Required work> Reproduce verbatim the part of the PSone screen text that opens with the words containing "LED modding the" and closes with "to your portable.".

Text under study>
There is a fuse on the PS1 screen. If you reverse the power to the screen, then this fuse will blow, and the screen will appear to be dead. Not to worry - if you jump this fuse, the screen should work again. On the front of your screen, down by the connectors, there is a small rectangular object that has the word PS1 printed next to it. Put your soldering iron on one end of it and kind of "pull" it away from its pads with the soldering iron, so that the fuse is removed and there are just two small solder pads. Add a blob of solder right there, so that the two solder pads are bridged. Viola! The screen should now be working. If not, it is most likely dead. Sorry. :(

LED modding the screen is when you replace the original backlight with LEDs. Why would you want to do this? The unmodified PSone screen draws about 950mA. If you LED mod it, it only draws 450mA! That"s a huge difference! In some cases, this can add add hours of playtime to your portable.

On my portable, the current draw is about 1150mA with an LED modded screen. I get 3 hours of play with my 3500mAh battery. If I didn"t mod my screen, the entire portable would draw 1650mA. Dividing that into the battery"s mAh, you get 2.1 hours. By modding my screen, I gained a whole hour of playing time!

Recorded information>
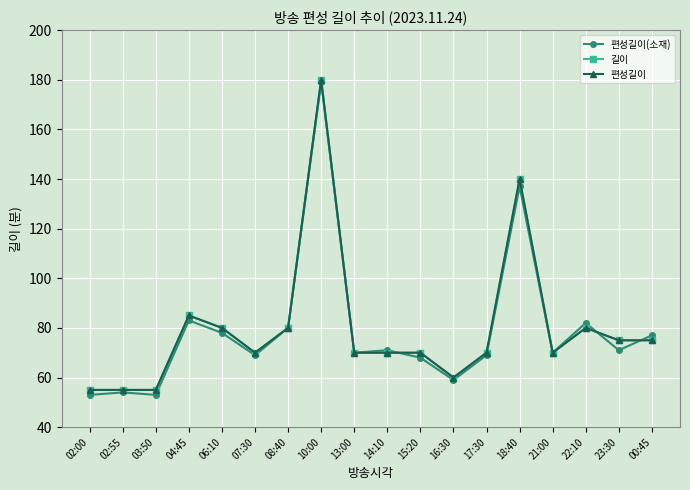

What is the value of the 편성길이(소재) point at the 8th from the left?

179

Response to the exercise>
LED modding the screen is when you replace the original backlight with LEDs. Why would you want to do this? The unmodified PSone screen draws about 950mA. If you LED mod it, it only draws 450mA! That"s a huge difference! In some cases, this can add add hours of playtime to your portable.